Excerpt to read:

▬▬▬▬▬▬

1 files changed, 175 insertions, 19 deletions
diff --git a/arch/x86/kvm/mmu/mmu.c b/arch/x86/kvm/mmu/mmu.c
index 662f62dfb2aa..4e0e9963066f 100644
--- a/arch/x86/kvm/mmu/mmu.c
+++ b/arch/x86/kvm/mmu/mmu.c
@@ -336,16 +336,19 @@ static int is_cpuid_PSE36(void)
 #ifdef CONFIG_X86_64
 static void __set_spte(u64 *sptep, u64 spte)
 {
+	KVM_MMU_WARN_ON(is_ept_ve_possible(spte));
 	WRITE_ONCE(*sptep, spte);
 }
 
 static void __update_clear_spte_fast(u64 *sptep, u64 spte)
 {
+	KVM_MMU_WARN_ON(is_ept_ve_possible(spte));
 	WRITE_ONCE(*sptep, spte);
 }
 
 static u64 __update_clear_spte_slow(u64 *sptep, u64 spte)
 {
+	KVM_MMU_WARN_ON(is_ept_ve_possible(spte));
 	return xchg(sptep, spte);
 }
 
@@ -3305,7 +3308,7 @@ static int kvm_handle_noslot_fault(struct kvm_vcpu *vcpu,
 	return RET_PF_CONTINUE;
 }
 
-static bool page_fault_can_be_fast(struct kvm_page_fault *fault)
+static bool page_fault_can_be_fast(struct kvm *kvm, struct kvm_page_fault *fault)
 {
 	/*
 	 * Page faults with reserved bits set, i.e. faults on MMIO SPTEs, only
@@ -3317,6 +3320,26 @@ static bool page_fault_can_be_fast(struct kvm_page_fault *fault)
 		return false;
 
 	/*
+	 * For hardware-protected VMs, certain conditions like attempting to
+	 * perform a write to a page which is not in the state that the guest
+	 * expects it to be in can result in a nested/extended #PF. In this
+	 * case, the below code might misconstrue this situation as being the
+	 * result of a write-protected access, and treat it as a spurious case
+	 * rather than taking any action to satisfy the real source of the #PF
+	 * such as generating a KVM_EXIT_MEMORY_FAULT. This can lead to the
+	 * guest spinning on a #PF indefinitely, so don't attempt the fast path
+	 * in this case.
+	 *
+	 * Note that the kvm_mem_is_private() check might race with an
+	 * attribute update, but this will either result in the guest spinning
+	 * on RET_PF_SPURIOUS until the update completes, or an actual spurious
+	 * case might go down the slow path. Either case will resolve itself.

▬▬▬▬▬▬

Extracted records:
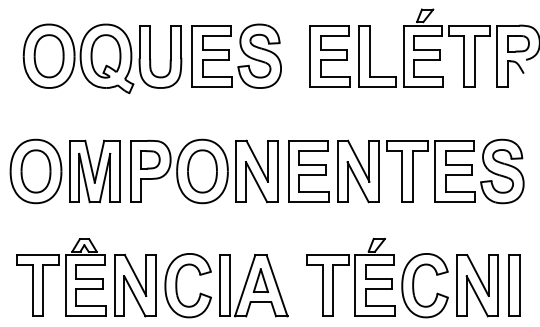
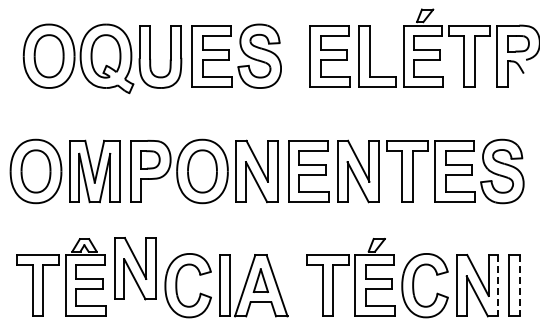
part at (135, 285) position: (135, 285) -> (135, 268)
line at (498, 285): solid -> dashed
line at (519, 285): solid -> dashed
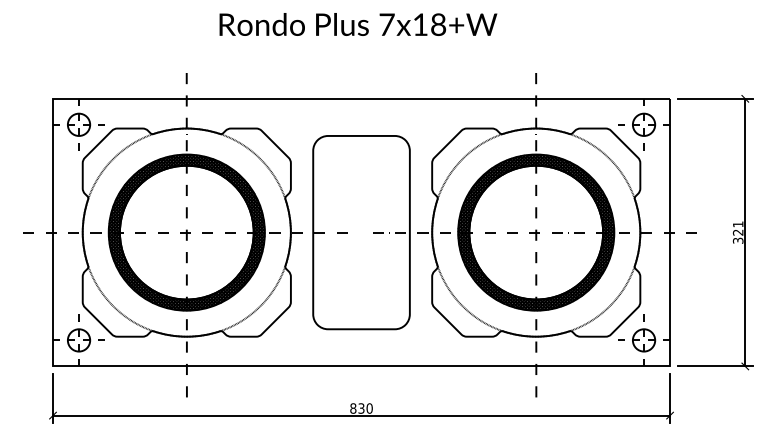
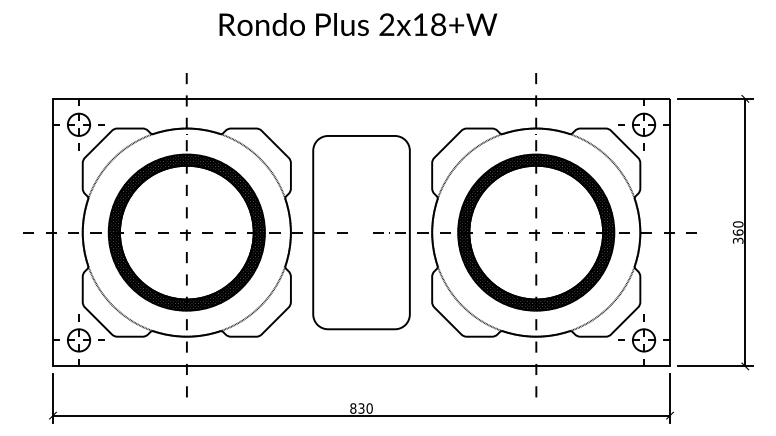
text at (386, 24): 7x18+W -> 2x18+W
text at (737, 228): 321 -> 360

▬▬▬▬▬▬

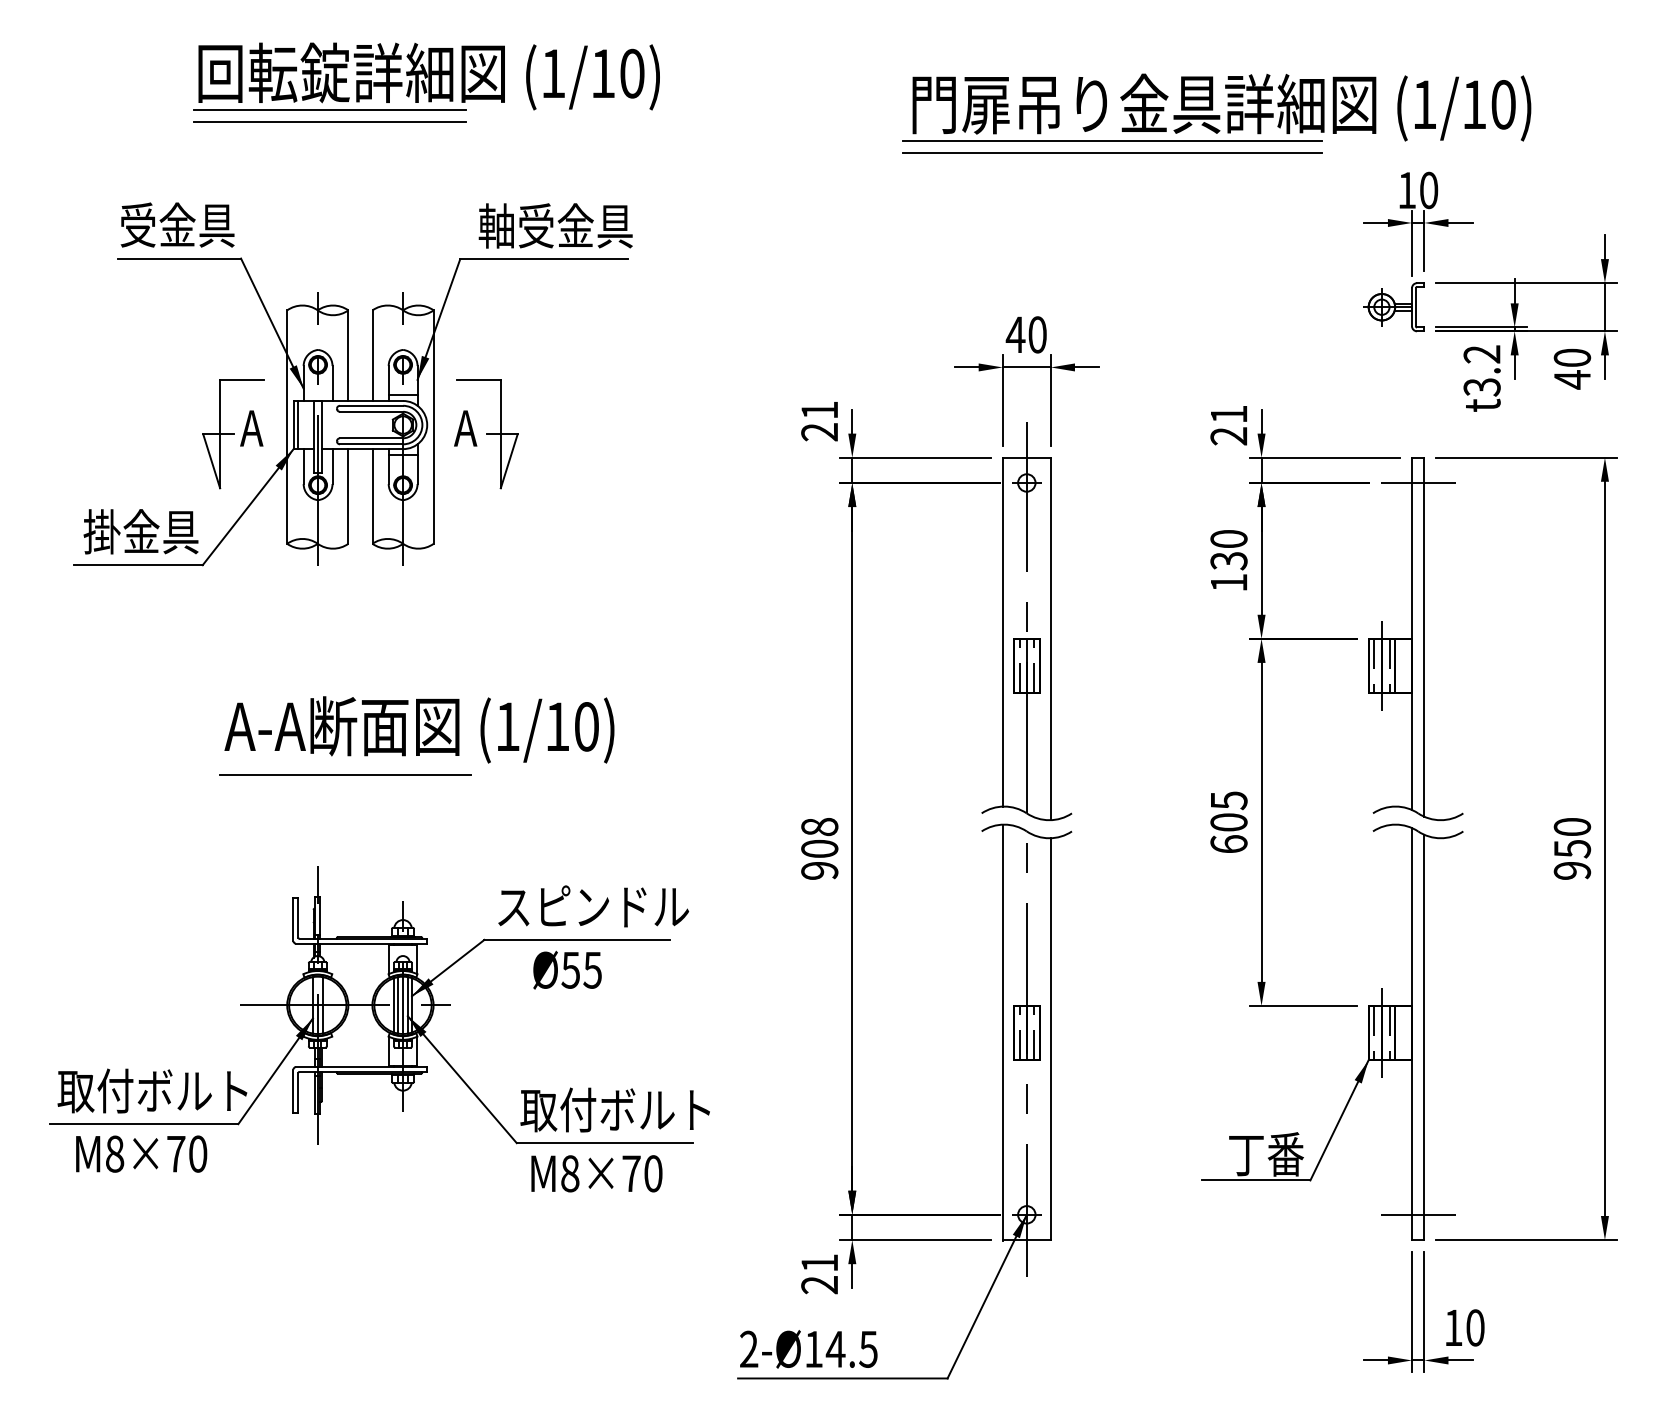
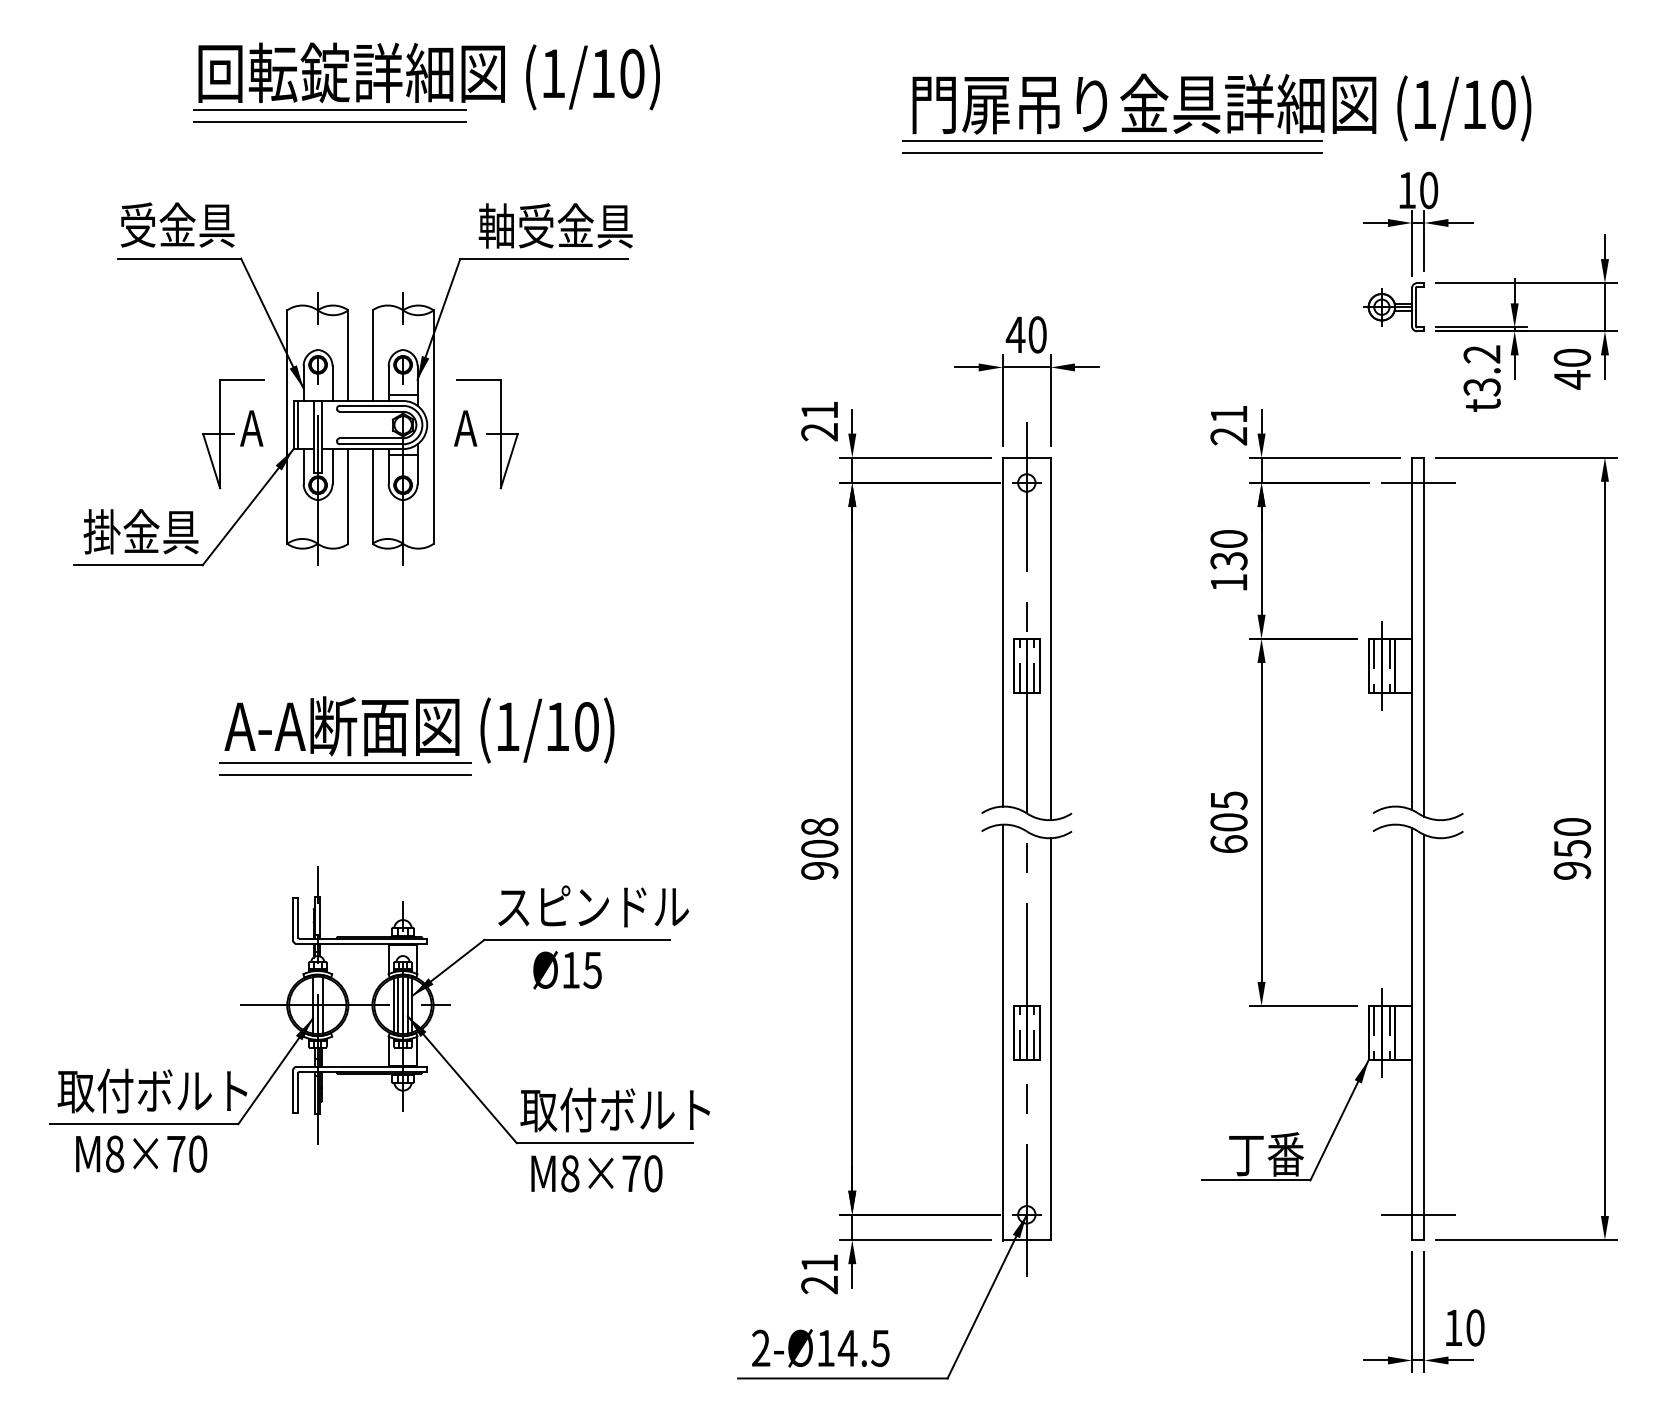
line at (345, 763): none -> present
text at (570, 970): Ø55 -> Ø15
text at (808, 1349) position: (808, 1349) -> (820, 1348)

▬▬▬▬▬▬

What to work on:
**A)** From the KVM MMU patch, copy out the passage from "1 files changed, 175" to "void __update_clear_spte_fast(u64 *sptep, u64 spte)".
**B)** How many insertions and deletions does the KVM MMU patch report?
**C)** Write the next part of the KVM MMU patch, picking up right after its final line.

Responses to the tasks:
**A)**
1 files changed, 175 insertions, 19 deletions
diff --git a/arch/x86/kvm/mmu/mmu.c b/arch/x86/kvm/mmu/mmu.c
index 662f62dfb2aa..4e0e9963066f 100644
--- a/arch/x86/kvm/mmu/mmu.c
+++ b/arch/x86/kvm/mmu/mmu.c
@@ -336,16 +336,19 @@ static int is_cpuid_PSE36(void)
 #ifdef CONFIG_X86_64
 static void __set_spte(u64 *sptep, u64 spte)
 {
+	KVM_MMU_WARN_ON(is_ept_ve_possible(spte));
 	WRITE_ONCE(*sptep, spte);
 }
 
 static void __update_clear_spte_fast(u64 *sptep, u64 spte)

**B)** 175 insertions and 19 deletions.

**C)**
+	 */
+	if (kvm->arch.has_private_mem &&
+	    fault->is_private != kvm_mem_is_private(kvm, fault->gfn))
+		return false;
+
+	/*
 	 * #PF can be fast if:
 	 *
 	 * 1. The shadow page table entry is not present and A/D bits are
@@ -3416,7 +3439,7 @@ static int fast_page_fault(struct kvm_vcpu *vcpu, struct kvm_page_fault *fault)
 	u64 *sptep;
 	uint retry_count = 0;
 
-	if (!page_fault_can_be_fast(fault))
+	if (!page_fault_can_be_fast(vcpu->kvm, fault))
 		return ret;
 
 	walk_shadow_page_lockless_begin(vcpu);
@@ -3425,7 +3448,7 @@ static int fast_page_fault(struct kvm_vcpu *vcpu, struct kvm_page_fault *fault)
 		u64 new_spte;
 
 		if (tdp_mmu_enabled)
-			sptep = kvm_tdp_mmu_fast_pf_get_last_sptep(vcpu, fault->addr, &spte);
+			sptep = kvm_tdp_mmu_fast_pf_get_last_sptep(vcpu, fault->gfn, &spte);
 		else
 			sptep = fast_pf_get_last_sptep(vcpu, fault->addr, &spte);
 
@@ -3435,7 +3458,7 @@ static int fast_page_fault(struct kvm_vcpu *vcpu, struct kvm_page_fault *fault)
 		 * available as the vCPU holds a reference to its root(s).
 		 */
 		if (WARN_ON_ONCE(!sptep))
-			spte = REMOVED_SPTE;
+			spte = FROZEN_SPTE;
 
 		if (!is_shadow_present_pte(spte))
 			break;
@@ -4101,23 +4124,31 @@ static int get_walk(struct kvm_vcpu *vcpu, u64 addr, u64 *sptes, int *root_level
 	return leaf;
 }
 
-/* return true if reserved bit(s) are detected on a valid, non-MMIO SPTE. */
-static bool get_mmio_spte(struct kvm_vcpu *vcpu, u64 addr, u64 *sptep)
+static int get_sptes_lockless(struct kvm_vcpu *vcpu, u64 addr, u64 *sptes,
+			      int *root_level)
 {
-	u64 sptes[PT64_ROOT_MAX_LEVEL + 1];
-	struct rsvd_bits_validate *rsvd_check;
-	int root, leaf, level;
-	bool reserved = false;
+	int leaf;
 
 	walk_shadow_page_lockless_begin(vcpu);
 
 	if (is_tdp_mmu_active(vcpu))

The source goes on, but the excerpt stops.